Alberto Montaner Frutos se refería así a la obra que nos ocupa hace unos años, en la obra colectiva Baltasar Gracián: Estado de la cuestión y nuevas perspectivas (Zaragoza 2001): «Reducir la maquina toda de la razón de Estado al breve termino y confín de una faltriquera era proeza reservada solo a quien surcaba el proceloso piélago literario gobernándose por el norte de una conceptuosa concisión con despuntes de agudeza. Frente a la extensión de los más célebres tratados políticos de la Contrarreforma, léanse el Tratado del príncipe cristiano (1595) o el De rege et regis institutione (1599) de sus hermanos de religión Rivadaneira y Mariana (558 pp. in 4º y 372 pp. in 8º, respectivamente), o el aun mayor bulto de Les six livres de la Republique (1576) de Bodino (759 pp. in fol.), Baltasar Gracián cifra una reflexión política de hondo calado en un tomito en dieciseisavo que vio por primera vez la luz en 1640 (a la sazón camuflado bajo el nombre de su hermano Lorenzo, para eludir —sin mucho éxito a la postre— la censura de sus superiores.»

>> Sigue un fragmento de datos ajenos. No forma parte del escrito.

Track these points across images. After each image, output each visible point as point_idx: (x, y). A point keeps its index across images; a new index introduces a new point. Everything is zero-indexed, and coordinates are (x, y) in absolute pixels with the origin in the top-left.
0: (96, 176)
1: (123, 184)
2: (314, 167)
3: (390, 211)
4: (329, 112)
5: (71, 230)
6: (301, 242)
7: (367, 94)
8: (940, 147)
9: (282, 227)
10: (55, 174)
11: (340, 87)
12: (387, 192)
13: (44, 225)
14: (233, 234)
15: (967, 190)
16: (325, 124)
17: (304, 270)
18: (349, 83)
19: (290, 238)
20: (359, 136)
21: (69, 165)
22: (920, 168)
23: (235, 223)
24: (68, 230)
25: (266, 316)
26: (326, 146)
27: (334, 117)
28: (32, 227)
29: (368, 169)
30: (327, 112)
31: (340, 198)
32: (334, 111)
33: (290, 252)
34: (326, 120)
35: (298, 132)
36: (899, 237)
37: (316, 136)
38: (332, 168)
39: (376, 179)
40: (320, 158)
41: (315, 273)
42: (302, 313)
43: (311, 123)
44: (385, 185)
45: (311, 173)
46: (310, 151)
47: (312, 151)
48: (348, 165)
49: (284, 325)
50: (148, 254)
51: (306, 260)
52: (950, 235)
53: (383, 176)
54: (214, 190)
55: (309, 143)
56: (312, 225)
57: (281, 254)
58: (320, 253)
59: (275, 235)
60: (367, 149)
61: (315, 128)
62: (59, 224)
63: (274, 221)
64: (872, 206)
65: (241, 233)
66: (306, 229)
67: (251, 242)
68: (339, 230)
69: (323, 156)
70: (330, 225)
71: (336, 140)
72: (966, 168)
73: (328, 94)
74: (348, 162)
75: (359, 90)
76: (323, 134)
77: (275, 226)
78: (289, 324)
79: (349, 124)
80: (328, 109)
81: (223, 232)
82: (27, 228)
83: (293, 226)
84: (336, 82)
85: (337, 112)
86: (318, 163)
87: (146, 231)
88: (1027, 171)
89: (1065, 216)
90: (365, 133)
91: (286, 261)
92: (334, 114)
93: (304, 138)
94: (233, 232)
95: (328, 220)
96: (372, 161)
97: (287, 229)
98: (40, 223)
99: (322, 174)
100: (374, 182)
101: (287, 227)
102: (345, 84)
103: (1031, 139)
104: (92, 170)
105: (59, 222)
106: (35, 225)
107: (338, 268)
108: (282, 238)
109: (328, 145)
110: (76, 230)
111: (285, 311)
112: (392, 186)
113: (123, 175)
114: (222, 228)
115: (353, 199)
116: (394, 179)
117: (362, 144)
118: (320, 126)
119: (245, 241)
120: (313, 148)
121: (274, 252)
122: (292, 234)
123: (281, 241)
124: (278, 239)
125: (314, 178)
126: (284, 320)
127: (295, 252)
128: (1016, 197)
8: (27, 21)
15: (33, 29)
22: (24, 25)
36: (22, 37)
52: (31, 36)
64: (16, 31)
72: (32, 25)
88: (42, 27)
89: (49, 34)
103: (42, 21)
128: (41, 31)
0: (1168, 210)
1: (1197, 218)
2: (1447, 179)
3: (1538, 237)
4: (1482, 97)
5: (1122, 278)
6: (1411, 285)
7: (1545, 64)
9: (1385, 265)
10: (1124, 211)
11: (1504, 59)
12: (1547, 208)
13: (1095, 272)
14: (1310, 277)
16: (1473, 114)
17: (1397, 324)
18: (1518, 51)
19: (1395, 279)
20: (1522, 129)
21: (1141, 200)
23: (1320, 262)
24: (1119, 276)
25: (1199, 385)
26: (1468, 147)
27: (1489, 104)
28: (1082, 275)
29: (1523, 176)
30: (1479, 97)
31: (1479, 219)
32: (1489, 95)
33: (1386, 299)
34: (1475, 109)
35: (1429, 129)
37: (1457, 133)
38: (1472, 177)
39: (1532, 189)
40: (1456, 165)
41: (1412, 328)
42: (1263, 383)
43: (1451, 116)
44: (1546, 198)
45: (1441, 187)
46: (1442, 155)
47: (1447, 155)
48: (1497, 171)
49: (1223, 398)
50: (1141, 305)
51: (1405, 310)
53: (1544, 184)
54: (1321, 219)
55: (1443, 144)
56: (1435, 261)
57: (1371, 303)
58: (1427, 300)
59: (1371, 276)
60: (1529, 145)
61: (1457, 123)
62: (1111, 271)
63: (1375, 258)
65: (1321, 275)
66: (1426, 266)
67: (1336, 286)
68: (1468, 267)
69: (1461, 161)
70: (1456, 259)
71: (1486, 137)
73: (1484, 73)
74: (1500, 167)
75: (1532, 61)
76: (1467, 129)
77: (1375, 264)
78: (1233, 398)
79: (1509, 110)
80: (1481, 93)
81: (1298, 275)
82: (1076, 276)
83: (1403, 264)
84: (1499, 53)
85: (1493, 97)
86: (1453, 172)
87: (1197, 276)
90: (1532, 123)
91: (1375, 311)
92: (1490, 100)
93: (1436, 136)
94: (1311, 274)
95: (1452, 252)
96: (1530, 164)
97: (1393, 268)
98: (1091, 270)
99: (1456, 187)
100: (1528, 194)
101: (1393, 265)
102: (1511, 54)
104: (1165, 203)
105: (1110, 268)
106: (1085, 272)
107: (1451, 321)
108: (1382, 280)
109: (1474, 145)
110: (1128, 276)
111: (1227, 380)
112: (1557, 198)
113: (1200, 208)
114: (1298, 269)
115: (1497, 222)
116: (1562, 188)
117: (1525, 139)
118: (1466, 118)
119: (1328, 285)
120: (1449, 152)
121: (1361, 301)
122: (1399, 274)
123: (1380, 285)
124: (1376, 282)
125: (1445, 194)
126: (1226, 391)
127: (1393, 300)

Y más adelante: «Lo primero que salta a la vista es que Gracián se desentiende casi por completo del origen del poder político, en lo que no está solo: “no se preguntaran de ordinario nuestros autores qué es el poder y, en cambio, toda su preocupación irá hacia cómo se adquiere y se conserva. [...] Esto explica por que, en tan gran medida, la ciencia política del XVII adquiere un carácter de técnica o si se quiere de arte que nos dice cómo hemos de manipular las cosas si queremos lograr de ellas un resultado determinado" [Maravall]. Así pues, para Gracián, la política no es un saber histórico o jurídico sobre la naturaleza y las formas del poder, sino una disciplina práctica centrada en los modos de ejercitarlo sin perderlo; en suma, un arte de la razón de Estado (…) Como puede observarse en El Político, Gracián, sin optar por el pactismo, tan característico de la doctrina aragonesa coetánea, tampoco se apoya en la concepción de una monarquía absoluta por la gracia de Dios, como demuestra, entre otras cosas, su falta de empacho en poner como modelo de grandes gobernantes, no sólo a los siempre admisibles reyes de la Antigüedad, sino a los sultanes otomanos y mongoles, por más que tuviese la catolicidad por condición indispensable para alcanzar la primacía entre los soberanos. Su concepción del poder (como la que tiene de la moral) es básicamente laica, pero, si insiste en la importancia de descender de una familia afortunada, no es para poner el énfasis en la legitimación dinástica, sino en la capacitación del sujeto.»
Y finaliza refiriéndose otra vez a «la diferencia de volumen entre la obrita de Gracián y los grandes pilares de la tratadística política del periodo. Si, como entonces apuntaba, ello no es ajeno al ideal de brevedad expresado en un aforismo gracianesco bien conocido, también se ha de buscar la diferencia en una distinta orientación de fondo. Las obras citadas al principio y otros celebres textos del momento (el Leviathan, 1651, de Hobbes o la Politique, 1679-1709, de Bossuet) pretenden describir de modo bastante sistemático el edificio todo de la república, empezando por los cimientos mismos del poder político: el origen y alcance de la potestad real. Son obras de conjunto, explicaciones globales, algunas de ellas tan ambiciosas en sus planes como lo era la propia monarquía absoluta cuya justificación trascendental pretendían. No es este el caso de Gracián, que en ésta, como en sus demás obras, no aspira a la construcción de un sistema, sino a elaborar una reflexión mucho más cercana al quehacer cotidiano, desde una postura de filósofo político y moral que —no nos engañemos— tiene en su caso mucho más que ver con la pragmática que con la ética, sin renunciar, no obstante, a ésta (...) Por continuar con la metáfora propuesta al comienzo, frente a las cosmografías de un Mariana o un Bodino, Gracián ofrece ante todo un arte de navegar: no aspira a determinar la naturaleza misma de los meteoros, sino a explicar cómo mantenerse al resguardo de la costa cuando el leveche sopla por sotavento y empuja el bajel contra los arrecifes.»